TASK A: In the Special Educational Needs course description, which centre leads the course?
TASK B: Write the next part of the Special Educational Needs course description, starting after its final sentence.

PROVIDED PASSAGE:
____________
Special Educational Needs (with Foundation Year)
 Special Educational Needs (Major).jpg)
UCAS Code: Combined Honours only – see combinations tab|Duration: 4 years|Full Time|Hope Park
UCAS Campus Code: L46
Work placement opportunities|International students can apply|Study Abroad opportunities
About the course
The Special Educational Needs course will help you advocate for disability rights and equality in your career. Over 16 million disabled people live in the UK. Graduates skilled in special educational needs and disability are in demand. They are needed in education, health, social work, and business. This degree values the contributions of disabled people and encourages you to focus on knowledge instead of just needs.
A supportive team of both disabled and non-disabled academics will help you gain skills, knowledge, and confidence to lead in this field. You will learn about the historical, social, and cultural factors that shape our views on special educational needs and disability. Activities will enhance your grasp of academic theories. They will also demonstrate how to use this knowledge in real-world situations. The course benefits from the tutors’ strong professional backgrounds. It also includes insights from guest speakers and partner organisations. These include disabled-led groups, education and care providers, charities, and disability arts organisations.
Liverpool Hope’s Special Educational Needs course is unique. It is led by the Centre for Culture and Disability Studies. This centre is an internationally recognised leader in disability studies research and the only UK research centre focused on disability and culture.
You can also study Special Educational Needs via a single honours degree with the Special Educational Needs & Disability Studies course.
Course structure
Teaching on this degree is structured into lectures, where all students are taught together, seminars of smaller groups, and tutorials. You will also use the University’s Virtual Learning Environment (VLE) Moodle and will have the opportunity for a one-to-one meeting with your tutor each week.
Assessment and feedback
Throughout your three years of study you will have a number of assessments, including a portfolio, essays, written exams, posters, an annotated bibliography, journal analysis and information pack. In your final year you complete a dissertation research project.
You will receive formative and summative feedback. This will include written feedback with opportunities for a one-to-one discussion of feedback with your tutors.
Foundation Year
The Foundation Year is a great opportunity if you have the ability and enthusiasm to study for a degree, but do not yet have the qualifications required to enter directly onto our degree programmes. A significant part of the Foundation Year focuses upon core skills such as academic writing at HE level, becoming an independent learner, structuring academic work, critical thinking, time management and note taking.
Successful completion of the Foundation Year will enable you to progress into the first year (Level C) of your chosen honours degree. Further details can be found here.
____________
THE DATA:
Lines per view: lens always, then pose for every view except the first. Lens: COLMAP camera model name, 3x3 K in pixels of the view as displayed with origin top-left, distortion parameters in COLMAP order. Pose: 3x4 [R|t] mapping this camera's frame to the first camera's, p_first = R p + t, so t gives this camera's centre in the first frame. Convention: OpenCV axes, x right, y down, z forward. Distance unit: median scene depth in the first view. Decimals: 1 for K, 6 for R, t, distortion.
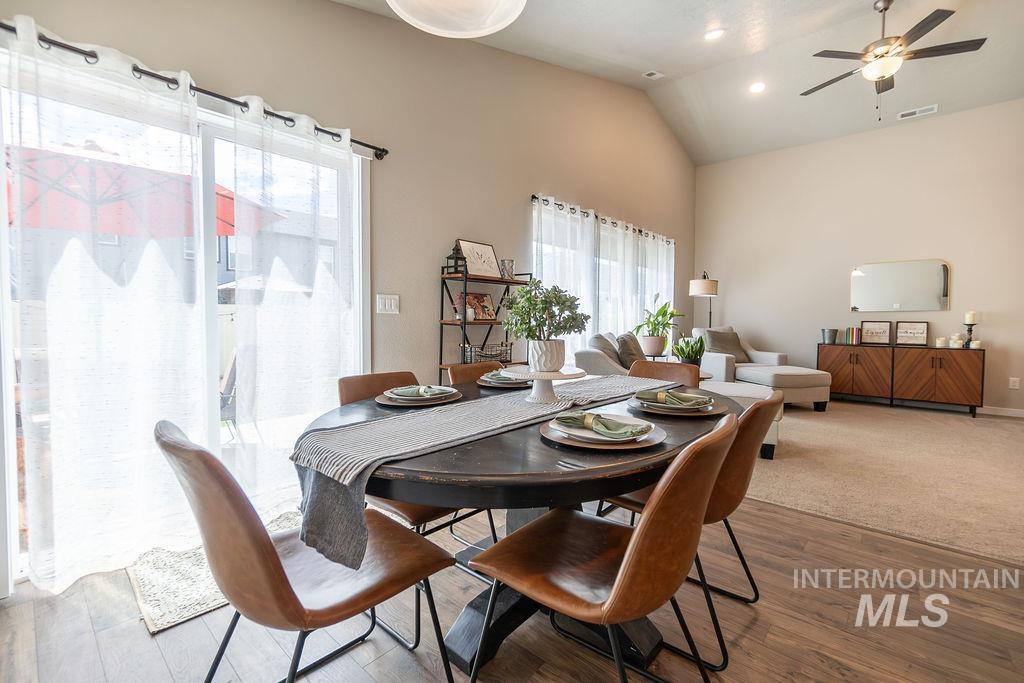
____________
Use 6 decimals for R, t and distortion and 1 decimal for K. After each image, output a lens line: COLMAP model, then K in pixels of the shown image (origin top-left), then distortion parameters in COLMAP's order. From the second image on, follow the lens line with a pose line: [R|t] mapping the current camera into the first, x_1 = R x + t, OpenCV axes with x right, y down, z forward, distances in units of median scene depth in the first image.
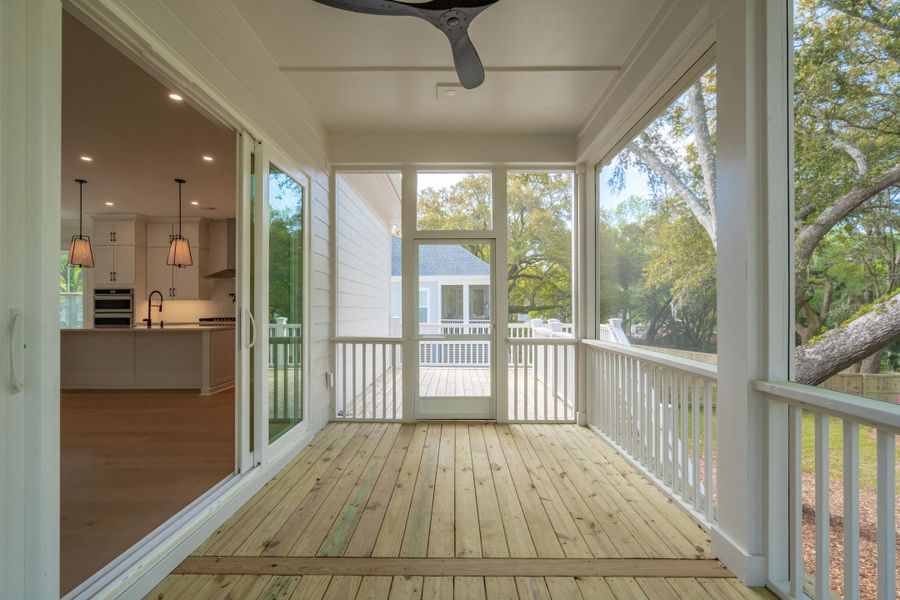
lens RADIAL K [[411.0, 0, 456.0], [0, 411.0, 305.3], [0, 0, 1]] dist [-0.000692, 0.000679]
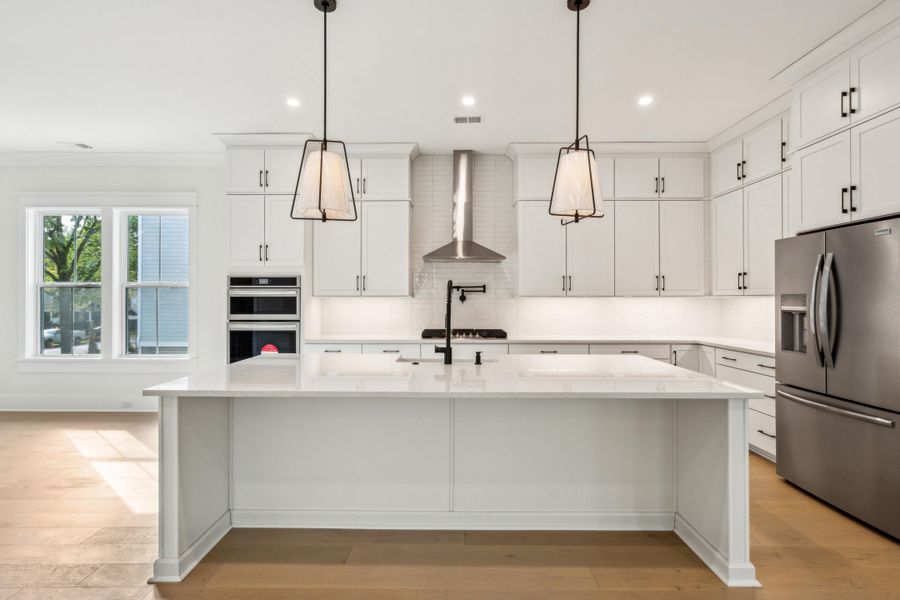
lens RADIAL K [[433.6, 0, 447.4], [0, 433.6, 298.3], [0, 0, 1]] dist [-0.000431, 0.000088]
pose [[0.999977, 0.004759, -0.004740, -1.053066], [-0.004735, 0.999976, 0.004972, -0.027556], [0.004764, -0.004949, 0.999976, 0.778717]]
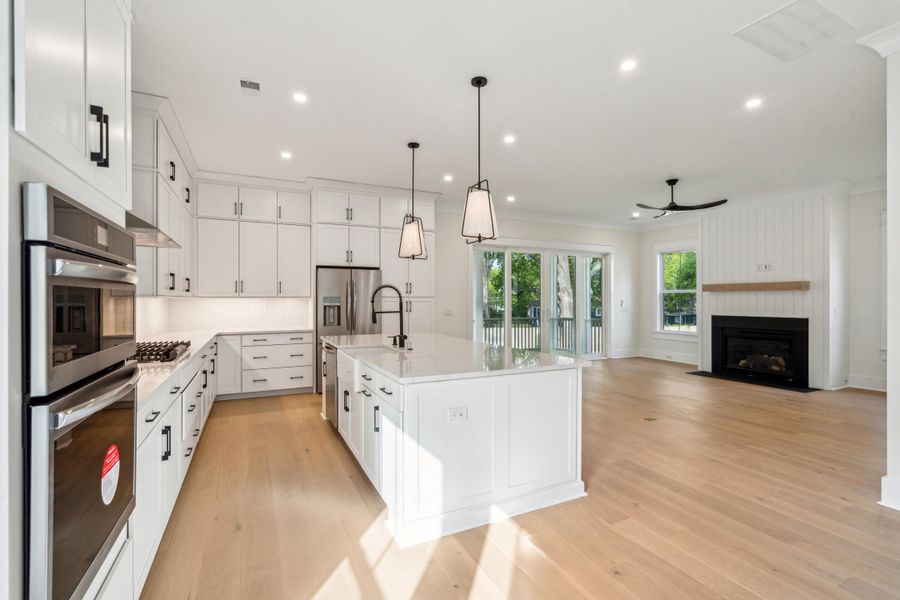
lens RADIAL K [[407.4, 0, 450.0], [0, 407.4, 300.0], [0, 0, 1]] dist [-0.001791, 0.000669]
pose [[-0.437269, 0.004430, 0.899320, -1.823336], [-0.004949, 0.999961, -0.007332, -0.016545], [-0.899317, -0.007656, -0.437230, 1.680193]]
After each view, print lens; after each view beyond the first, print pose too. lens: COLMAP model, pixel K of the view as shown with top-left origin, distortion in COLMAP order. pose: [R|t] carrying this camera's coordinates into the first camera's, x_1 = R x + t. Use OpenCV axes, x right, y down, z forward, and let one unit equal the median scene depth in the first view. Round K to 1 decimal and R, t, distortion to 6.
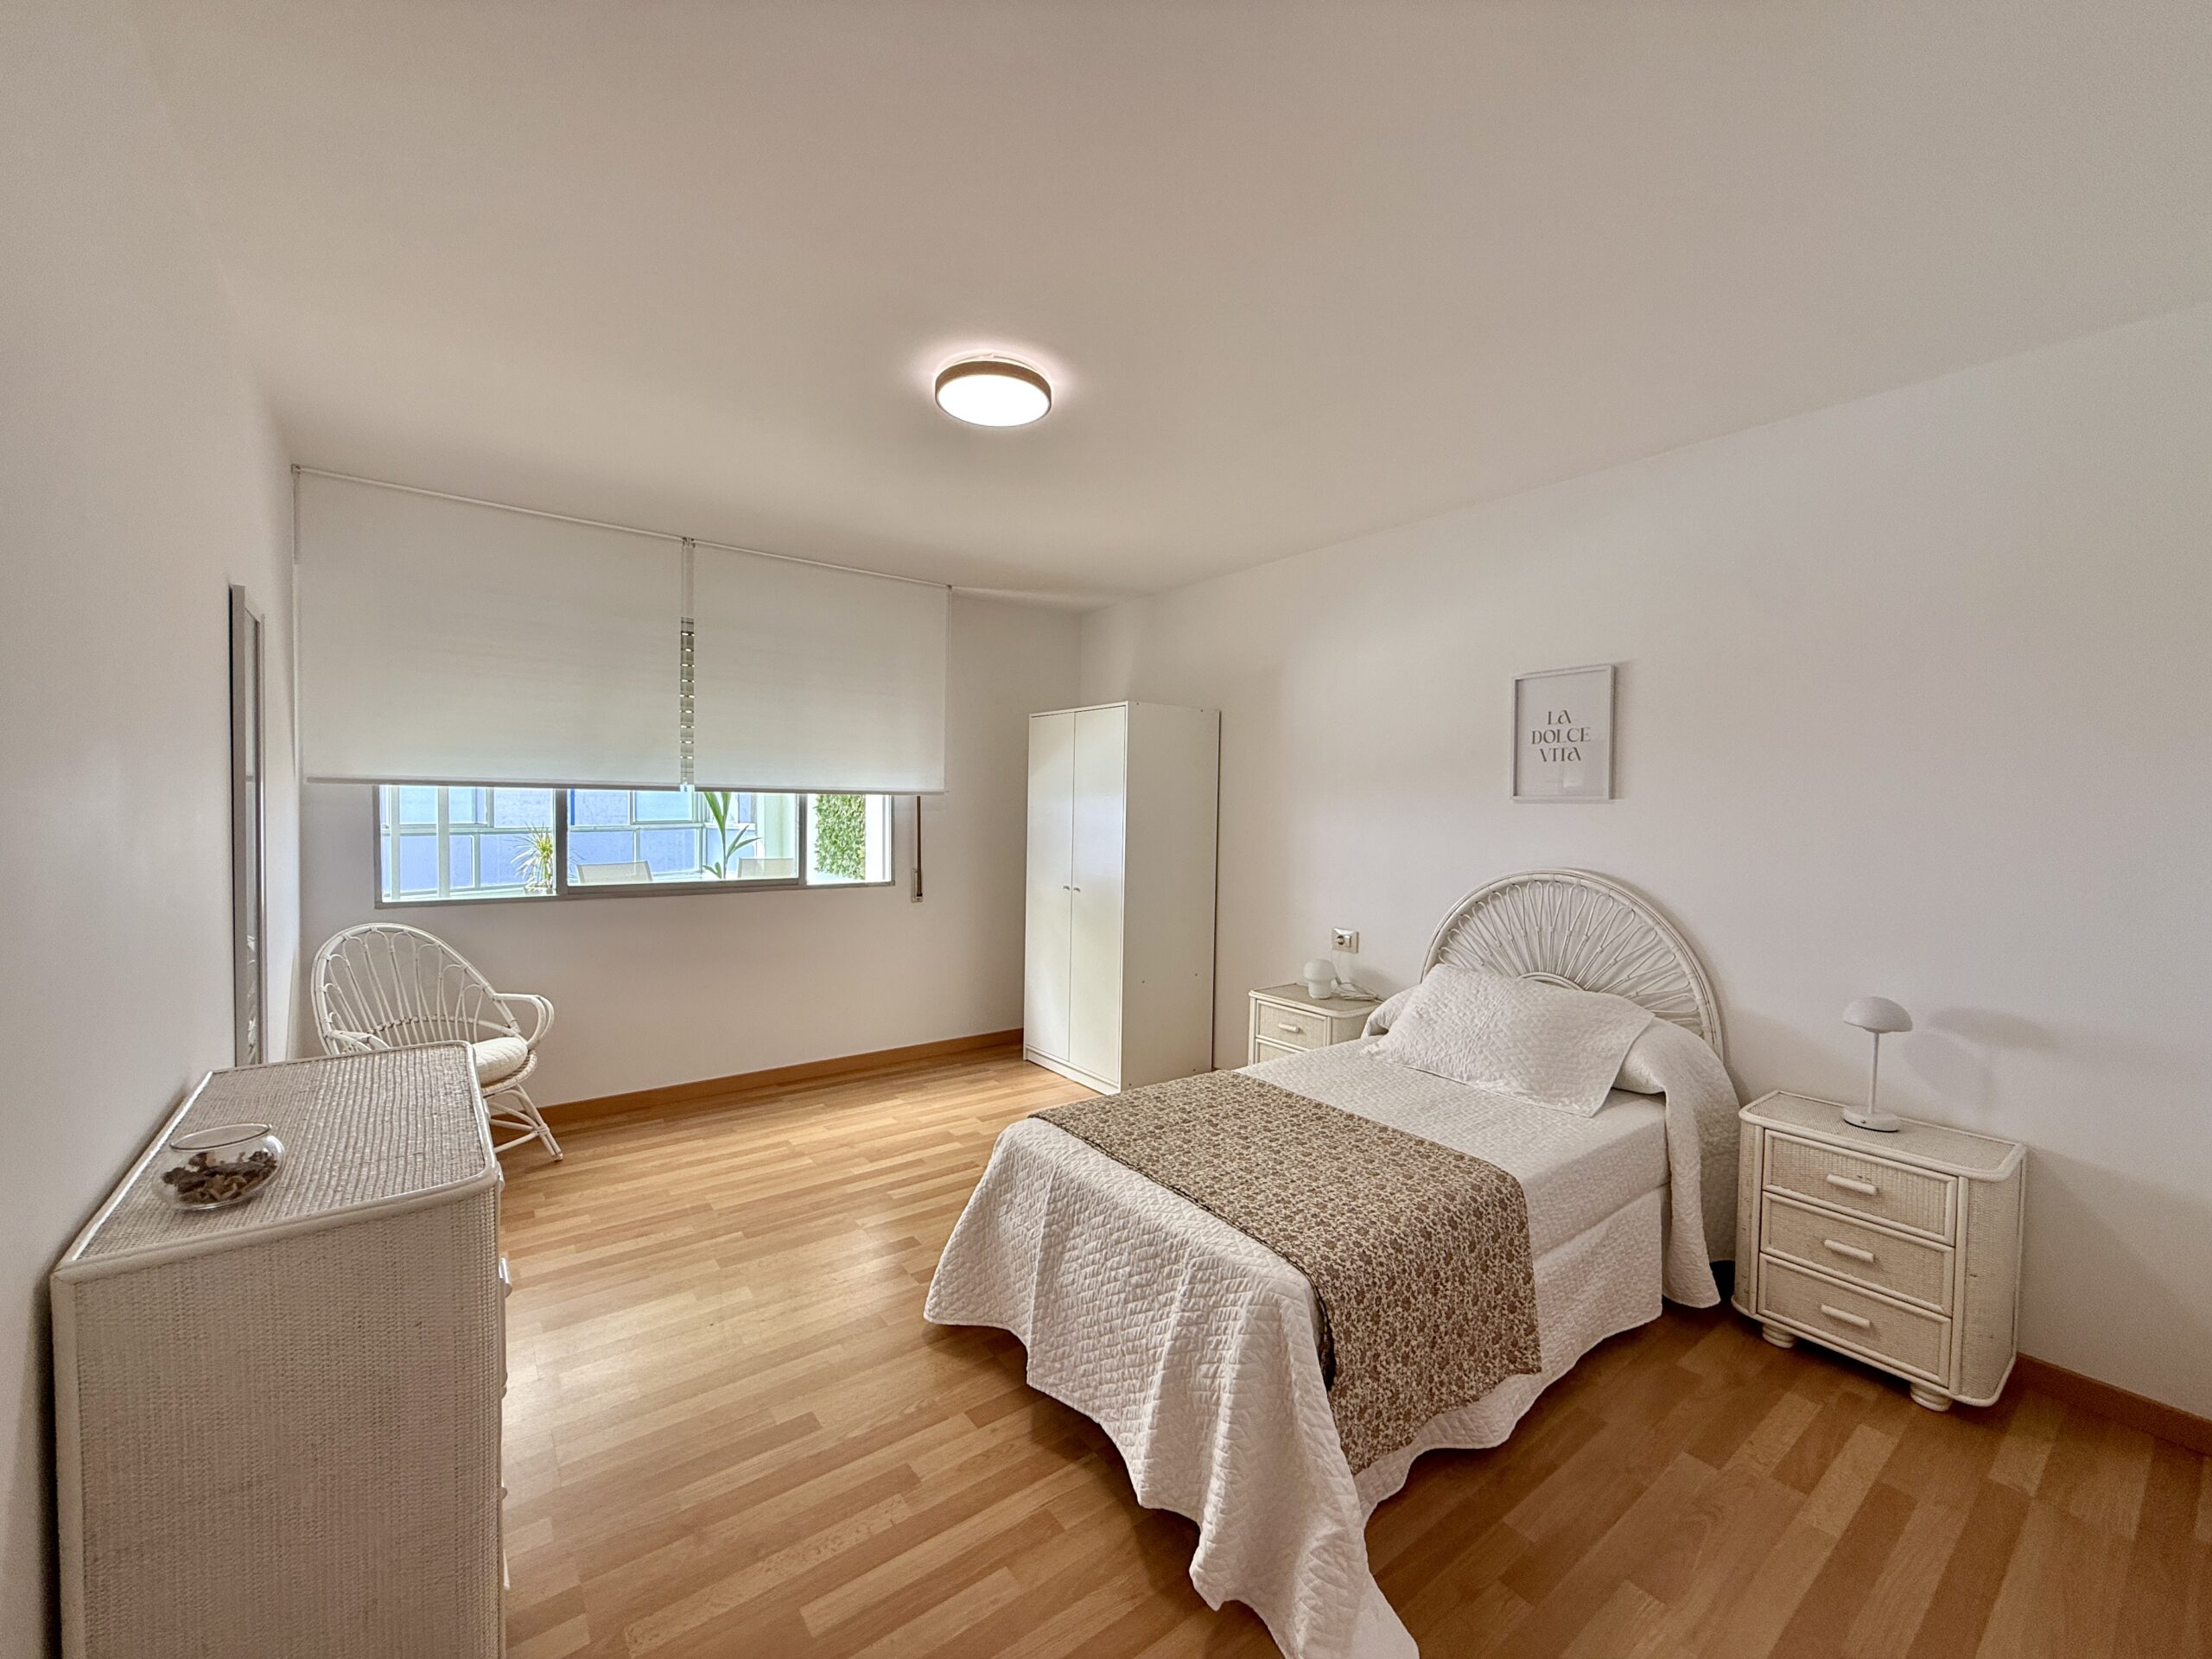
____________
FINAL ANSWER A: The Centre for Culture and Disability Studies

FINAL ANSWER B:
Year One
The first year of your special educational needs course provides knowledge and understanding of the key ideas in Disability Studies that you will bring to your study of special educational needs. You will study the following modules:
Understanding Disability: Activism, Rights and Inclusion
This module develops your understanding of the relationship between disability and society and the different ways it has been understood over time. It includes an overview of early historical representations of disability but focuses most significantly on the emergence of categorisation and institutions in the nineteenth century as a basis for understanding contemporary ideas about special educational needs.
You will explore disability in early years, youth, adulthood, later life, and old age. This deepens your understanding of the relationship between disability and education throughout the life course. While examining issues such as stigma and prejudice (for example in relation to psychiatric labels such as Borderline Personality Disorder), you will also consider the work of disability activists and academics, disability as a minority identity, and notions of disability pride.
Re-thinking Special Education: Culture, Identity and Society
This central focus of your first-year special educational needs course relates to the ways disability is represented in culture. It addresses important ideas about how social attitudes towards disability can be challenged or reinforced through, for example, media representations, and it explores the relationship between pity, charity, and disability.
You will investigate the specific experiences of disability and special educational needs in greater depth, challenging the idea of disabled people as a homogeneous group. This includes examining factors that may shape an individual’s experience of disability or special educational needs, such as socioeconomic status, gender, class, and sexuality.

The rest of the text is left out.